Joyce McDonald, a spokeswoman for the Treasury's Financial Crimes Enforcement Network, said the long-awaited forms need to be approved by the four banking and thrift regulators and the Internal Revenue Service.

A bank regulator said Wednesday that the new forms will mirror the three-page draft copy released in September, except for "a couple of nonsignificant changes."

However, the instructions bankers will use to complete the forms have been vastly expanded to include key parts of the regulations, according to a top Treasury official. The department's aim, she said, was to save bankers the trouble of looking up the rules when filling out the forms.

Suspicious-activity reports are required on cash transactions of $5,000 or more if a bank has a "substantial basis" for suspecting the customer. If there is no basis for suspicion, no filing is necessary for transactions under $25,000.

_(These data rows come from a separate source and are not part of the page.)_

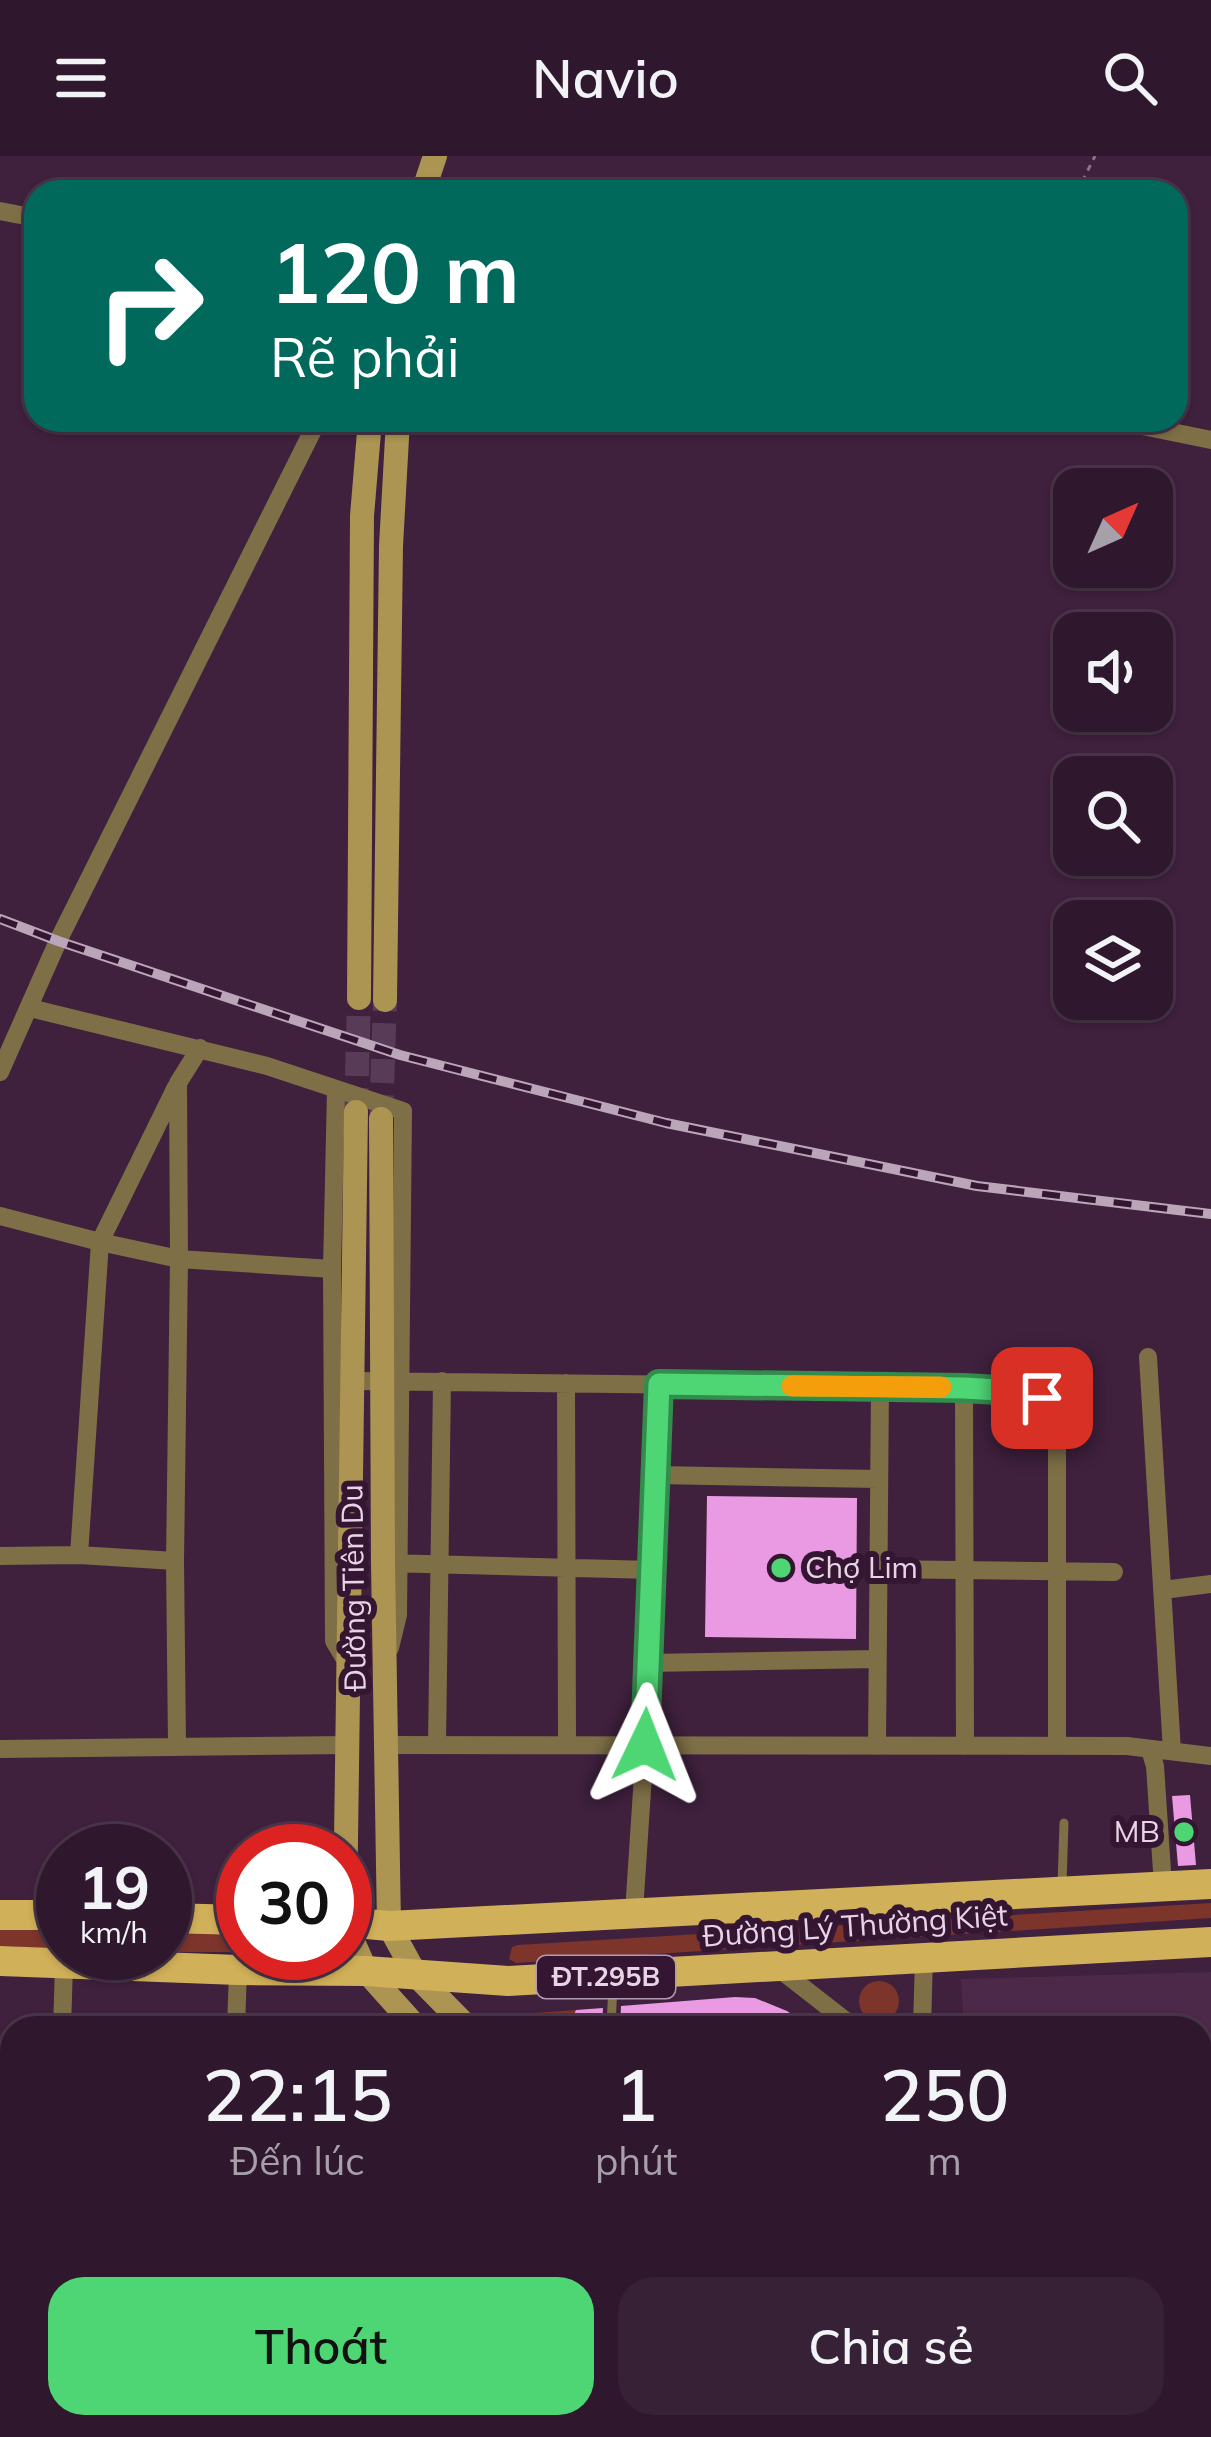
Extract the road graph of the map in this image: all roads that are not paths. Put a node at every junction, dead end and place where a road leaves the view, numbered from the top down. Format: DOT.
graph roads {
  1 [pos="312,432"];
  2 [pos="369,432"];
  3 [pos="397,432"];
  4 [pos="1172,432"];
  5 [pos="1211,440"];
  6 [pos="30,1008"];
  7 [pos="200,1048"];
  8 [pos="0,1072"];
  9 [pos="178,1083"];
  10 [pos="336,1090"];
  11 [pos="356,1112"];
  12 [pos="381,1119"];
  13 [pos="0,1216"];
  14 [pos="100,1242"];
  15 [pos="179,1259"];
  16 [pos="332,1269"];
  17 [pos="1148,1357"];
  18 [pos="351,1381"];
  19 [pos="392,1381"];
  20 [pos="442,1381"];
  21 [pos="566,1383"];
  22 [pos="659,1384"];
  23 [pos="880,1387"];
  24 [pos="964,1388"];
  25 [pos="656,1475"];
  26 [pos="879,1479"];
  27 [pos="79,1555"];
  28 [pos="0,1556"];
  29 [pos="175,1561"];
  30 [pos="391,1563"];
  31 [pos="440,1564"];
  32 [pos="566,1569"];
  33 [pos="878,1569"];
  34 [pos="652,1570"];
  35 [pos="964,1570"];
  36 [pos="1057,1571"];
  37 [pos="1114,1572"];
  38 [pos="1211,1584"];
  39 [pos="1163,1590"];
  40 [pos="877,1659"];
  41 [pos="648,1663"];
  42 [pos="348,1664"];
  43 [pos="347,1744"];
  44 [pos="385,1744"];
  45 [pos="437,1744"];
  46 [pos="177,1745"];
  47 [pos="567,1745"];
  48 [pos="645,1745"];
  49 [pos="877,1746"];
  50 [pos="965,1746"];
  51 [pos="1057,1746"];
  52 [pos="0,1749"];
  53 [pos="1150,1750"];
  54 [pos="1172,1751"];
  55 [pos="1211,1756"];
  56 [pos="1064,1823"];
  57 [pos="346,1824"];
  58 [pos="1211,1884"];
  59 [pos="1163,1886"];
  60 [pos="1061,1892"];
  61 [pos="634,1912"];
  62 [pos="0,1915"];
  63 [pos="36,1915"];
  64 [pos="372,1926"];
  65 [pos="388,1927"];
  66 [pos="1211,1942"];
  67 [pos="924,1957"];
  68 [pos="0,1961"];
  69 [pos="36,1963"];
  70 [pos="778,1967"];
  71 [pos="372,1971"];
  72 [pos="416,1975"];
  73 [pos="613,1977"];
  74 [pos="372,1978"];
  75 [pos="64,1980"];
  76 [pos="238,1980"];
  77 [pos="62,2016"];
  78 [pos="236,2016"];
  79 [pos="406,2016"];
  80 [pos="456,2016"];
  81 [pos="611,2016"];
  82 [pos="840,2016"];
  83 [pos="922,2016"];
  1 -- 6 [label="street"];
  2 -- 3 [label="main road"];
  4 -- 5 [label="street"];
  6 -- 7 [label="street"];
  6 -- 8 [label="street"];
  7 -- 9 [label="street"];
  7 -- 10 [label="street"];
  9 -- 14 [label="street"];
  9 -- 15 [label="street"];
  10 -- 16 [label="street"];
  10 -- 19 [label="street"];
  11 -- 18 [label="main road, Đường Tiên Du"];
  12 -- 19 [label="main road, Đường Tiên Du"];
  13 -- 14 [label="street"];
  14 -- 15 [label="street"];
  14 -- 27 [label="street"];
  15 -- 16 [label="street"];
  15 -- 29 [label="street"];
  16 -- 42 [label="street"];
  17 -- 39 [label="street"];
  18 -- 19 [label="street"];
  18 -- 42 [label="main road, Đường Tiên Du"];
  19 -- 20 [label="street"];
  19 -- 30 [label="main road, Đường Tiên Du"];
  20 -- 21 [label="street"];
  20 -- 31 [label="street"];
  21 -- 22 [label="street"];
  21 -- 32 [label="street"];
  22 -- 23 [label="street"];
  22 -- 25 [label="street"];
  23 -- 24 [label="street"];
  23 -- 26 [label="street"];
  24 -- 35 [label="street"];
  24 -- 36 [label="street"];
  25 -- 26 [label="street"];
  25 -- 34 [label="street"];
  26 -- 33 [label="street"];
  27 -- 28 [label="street"];
  27 -- 29 [label="street"];
  29 -- 46 [label="street"];
  30 -- 31 [label="street"];
  30 -- 44 [label="main road, Đường Tiên Du"];
  31 -- 32 [label="street"];
  31 -- 45 [label="street"];
  32 -- 34 [label="street"];
  32 -- 47 [label="street"];
  33 -- 35 [label="street"];
  33 -- 40 [label="street"];
  34 -- 41 [label="street"];
  35 -- 36 [label="street"];
  35 -- 50 [label="street"];
  36 -- 37 [label="street"];
  36 -- 51 [label="street"];
  38 -- 39 [label="street"];
  39 -- 54 [label="street"];
  40 -- 41 [label="street"];
  40 -- 49 [label="street"];
  41 -- 48 [label="street"];
  42 -- 43 [label="main road, Đường Tiên Du"];
  43 -- 46 [label="street"];
  43 -- 57 [label="main road, Đường Tiên Du"];
  44 -- 45 [label="street"];
  44 -- 65 [label="main road, Đường Tiên Du"];
  45 -- 47 [label="street"];
  46 -- 52 [label="street"];
  47 -- 48 [label="street"];
  48 -- 49 [label="street"];
  48 -- 61 [label="street"];
  49 -- 50 [label="street"];
  50 -- 51 [label="street"];
  51 -- 53 [label="street"];
  53 -- 54 [label="street"];
  53 -- 59 [label="street"];
  54 -- 55 [label="street"];
  56 -- 60 [label="lane"];
  58 -- 59 [label="main road, Đường Lý Thường Kiệt / ĐT.295B"];
  59 -- 60 [label="main road, Đường Lý Thường Kiệt / ĐT.295B"];
  60 -- 61 [label="main road, Đường Lý Thường Kiệt / ĐT.295B"];
  61 -- 65 [label="main road, Đường Lý Thường Kiệt / ĐT.295B"];
  62 -- 63 [label="main road"];
  64 -- 65 [label="main road, Đường Lý Thường Kiệt / ĐT.295B"];
  65 -- 72 [label="main road, Đường Tiên Du"];
  66 -- 67 [label="main road, Đường Lý Thường Kiệt / ĐT.295B"];
  67 -- 70 [label="main road, Đường Lý Thường Kiệt / ĐT.295B"];
  67 -- 83 [label="street"];
  68 -- 69 [label="main road, Đường Lý Thường Kiệt / ĐT.295B"];
  70 -- 73 [label="main road, Đường Lý Thường Kiệt / ĐT.295B"];
  70 -- 82 [label="street"];
  71 -- 72 [label="main road, Đường Lý Thường Kiệt / ĐT.295B"];
  72 -- 73 [label="main road, Đường Lý Thường Kiệt / ĐT.295B"];
  72 -- 80 [label="main road, Đường Tiên Du"];
  73 -- 81 [label="lane"];
  74 -- 79 [label="main road"];
  75 -- 77 [label="street"];
  76 -- 78 [label="street"];
}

On the first page of the reports, bankers will provide information about their institution and the customer who conducted the transaction. The second page requests the date, dollar amount, and type of suspicious activity, information on any witness to the transaction, and the person preparing the report. The third page is for the banker's written comments.

The recent federal government shutdown contributed to the delayed release of the new forms because it kept people off the job who were setting up the data base on which the information will be stored. The government plans to require institutions to file these new reports with the Financial Crimes Enforcement Network rather than a number of agencies. The Treasury unit will be a clearing house for the data.